Thursday, May 17, 2007

The Place to Blog about our Worship Vision

Hi members of the Worship Committee
This is the place we can put our ideas and thoughts about a vision for worship at Langley Immanuel Christian Reformed Church. We hope that this will become our workspace for communication on this issue. Blog away!

Some guidelines as you Blog.
If you are coming up with new ideas or proposals, post your blog rather than just giving a comment. That way, your ideas will be highlighted with headings. If you just comment, they will go under the Blog that is already posted.

Well thought out - Piper on the Emotions of worship. Connect to this link
http://www.desiringgod.org/dg/id45.htm

2 comments:

Anonymous said...

Our church's Vision Statement states the following:
"Immanuel Church seeks to glorify God by gathering and growing His people…"

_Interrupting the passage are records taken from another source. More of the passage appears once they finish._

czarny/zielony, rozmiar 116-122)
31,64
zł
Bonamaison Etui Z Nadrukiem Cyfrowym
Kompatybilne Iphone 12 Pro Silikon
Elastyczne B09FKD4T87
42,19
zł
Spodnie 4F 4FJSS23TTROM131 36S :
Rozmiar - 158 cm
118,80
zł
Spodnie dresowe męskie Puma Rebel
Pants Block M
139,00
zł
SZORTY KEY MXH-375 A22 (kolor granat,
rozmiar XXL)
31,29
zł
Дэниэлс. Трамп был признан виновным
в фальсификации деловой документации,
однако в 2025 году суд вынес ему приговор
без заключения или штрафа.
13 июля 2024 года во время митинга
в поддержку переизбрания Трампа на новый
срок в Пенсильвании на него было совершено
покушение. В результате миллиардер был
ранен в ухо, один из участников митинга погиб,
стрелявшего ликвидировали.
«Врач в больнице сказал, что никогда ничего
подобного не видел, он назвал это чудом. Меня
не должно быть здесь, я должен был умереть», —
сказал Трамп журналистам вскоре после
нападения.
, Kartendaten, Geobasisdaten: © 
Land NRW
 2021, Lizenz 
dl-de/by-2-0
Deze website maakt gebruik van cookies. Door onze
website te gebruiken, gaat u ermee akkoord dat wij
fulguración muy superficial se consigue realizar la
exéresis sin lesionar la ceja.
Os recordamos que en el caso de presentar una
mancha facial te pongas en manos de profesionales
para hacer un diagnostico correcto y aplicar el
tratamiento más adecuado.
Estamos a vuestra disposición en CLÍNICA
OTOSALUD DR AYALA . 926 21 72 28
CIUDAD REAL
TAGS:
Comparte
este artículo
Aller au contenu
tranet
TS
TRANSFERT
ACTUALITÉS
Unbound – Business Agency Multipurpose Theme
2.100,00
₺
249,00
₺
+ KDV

In particular, this vision statement works out the word "glorify" as follows:

"To glorify is to worship God through our worship services that
are Contemporary-Reformed
and through our lives of service in this His world."

A worship statement somehow needs to take this vision statement into account, or, if it doesn't, perhaps a revised vision statement needs to be considered.

The purpose of any worship statement is:
- to provide a helpful tool for the congregation, the church's leadership and worship planners
- to provide a foundation and standard of reference

A good worship statement will serve three healthy purposes:
1. It is a formational tool. We are being formed in the process of worshipping to honour God. Worship is shaped by our theology, yet the way we worship can reshape both our theology and our identity.
2. It is a measurement tool. An unambiguous set of criteria as the standard for measurement in planning, leading and evaluating worship services. It states the essentials (the center) and the boundaries (the edges) of what we believe true worship is (discernment tool).
3. It is a teaching tool. Part of the worship leaders' task is to teach the congregation what it is they are engaged in each Sunday .

A worship statement format could take the following format:

Statement
Principle(s)
Background(s)
Application/Implication(s)

Anonymous said...

Pastor Bill started with "Starbucks", which reminded me of an interesting article in "Prespectives - A journal of Reformed Thought", using a similar "metaphor", which you can find at: www.perspectivesjournal.org/2003/02/seeit-starbucks.html.